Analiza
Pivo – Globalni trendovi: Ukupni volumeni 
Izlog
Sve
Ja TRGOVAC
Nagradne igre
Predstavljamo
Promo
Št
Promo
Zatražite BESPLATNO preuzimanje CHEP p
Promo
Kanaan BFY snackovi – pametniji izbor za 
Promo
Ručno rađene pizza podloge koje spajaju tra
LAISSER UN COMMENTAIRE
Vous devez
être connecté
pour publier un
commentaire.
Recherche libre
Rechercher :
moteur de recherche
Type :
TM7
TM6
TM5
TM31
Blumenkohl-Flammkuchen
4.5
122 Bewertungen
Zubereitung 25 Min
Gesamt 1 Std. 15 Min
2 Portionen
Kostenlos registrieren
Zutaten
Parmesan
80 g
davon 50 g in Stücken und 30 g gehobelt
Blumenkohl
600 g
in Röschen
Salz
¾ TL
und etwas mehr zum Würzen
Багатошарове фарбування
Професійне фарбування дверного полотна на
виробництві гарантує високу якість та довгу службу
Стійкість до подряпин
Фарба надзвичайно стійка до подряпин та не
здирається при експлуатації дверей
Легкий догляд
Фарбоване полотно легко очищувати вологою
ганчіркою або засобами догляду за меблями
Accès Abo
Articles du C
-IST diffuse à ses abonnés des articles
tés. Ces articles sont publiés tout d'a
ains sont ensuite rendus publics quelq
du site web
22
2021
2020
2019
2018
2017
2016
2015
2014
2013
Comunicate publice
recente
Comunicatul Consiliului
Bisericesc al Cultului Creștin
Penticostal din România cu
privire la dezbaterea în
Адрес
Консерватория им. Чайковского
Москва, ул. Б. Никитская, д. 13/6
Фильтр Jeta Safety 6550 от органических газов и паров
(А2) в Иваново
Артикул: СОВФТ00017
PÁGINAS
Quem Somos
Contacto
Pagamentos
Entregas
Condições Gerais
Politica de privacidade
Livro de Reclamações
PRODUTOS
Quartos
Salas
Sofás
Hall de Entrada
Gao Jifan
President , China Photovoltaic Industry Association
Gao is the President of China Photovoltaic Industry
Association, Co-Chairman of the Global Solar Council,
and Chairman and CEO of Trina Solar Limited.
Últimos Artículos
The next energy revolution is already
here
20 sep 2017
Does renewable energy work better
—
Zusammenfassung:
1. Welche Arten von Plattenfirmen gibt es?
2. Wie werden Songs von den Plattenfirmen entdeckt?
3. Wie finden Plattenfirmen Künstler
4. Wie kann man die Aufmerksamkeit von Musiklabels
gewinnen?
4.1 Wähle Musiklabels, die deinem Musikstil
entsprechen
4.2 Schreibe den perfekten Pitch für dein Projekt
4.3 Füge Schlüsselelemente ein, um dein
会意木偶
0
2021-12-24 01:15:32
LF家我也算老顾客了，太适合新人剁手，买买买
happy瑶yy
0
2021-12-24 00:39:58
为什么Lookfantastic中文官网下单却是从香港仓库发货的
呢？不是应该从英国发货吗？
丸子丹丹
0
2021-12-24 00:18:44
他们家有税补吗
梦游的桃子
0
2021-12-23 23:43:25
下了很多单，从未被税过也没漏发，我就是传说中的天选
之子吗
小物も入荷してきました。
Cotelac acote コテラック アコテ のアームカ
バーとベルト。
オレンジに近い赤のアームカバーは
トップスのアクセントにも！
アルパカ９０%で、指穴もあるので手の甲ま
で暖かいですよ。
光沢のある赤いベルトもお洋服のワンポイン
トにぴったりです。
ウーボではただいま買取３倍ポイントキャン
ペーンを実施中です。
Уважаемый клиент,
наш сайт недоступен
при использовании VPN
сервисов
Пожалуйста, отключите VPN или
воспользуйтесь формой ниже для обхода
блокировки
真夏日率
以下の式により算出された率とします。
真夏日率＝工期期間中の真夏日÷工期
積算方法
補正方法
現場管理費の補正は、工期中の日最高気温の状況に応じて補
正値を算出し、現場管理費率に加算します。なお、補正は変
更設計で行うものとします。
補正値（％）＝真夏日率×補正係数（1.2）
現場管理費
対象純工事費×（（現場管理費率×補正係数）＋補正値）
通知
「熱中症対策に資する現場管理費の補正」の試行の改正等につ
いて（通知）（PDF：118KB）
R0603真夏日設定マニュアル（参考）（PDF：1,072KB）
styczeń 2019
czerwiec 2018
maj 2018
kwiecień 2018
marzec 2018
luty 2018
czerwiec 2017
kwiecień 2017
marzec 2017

• • • • • • •

§ **EXERCISE BRIEF**
Scan the records for the word "sont". Copy each line where it turns up.

§ **WRITTEN SOLUTION**
tés. Ces articles sont publiés tout d'a
ains sont ensuite rendus publics quelq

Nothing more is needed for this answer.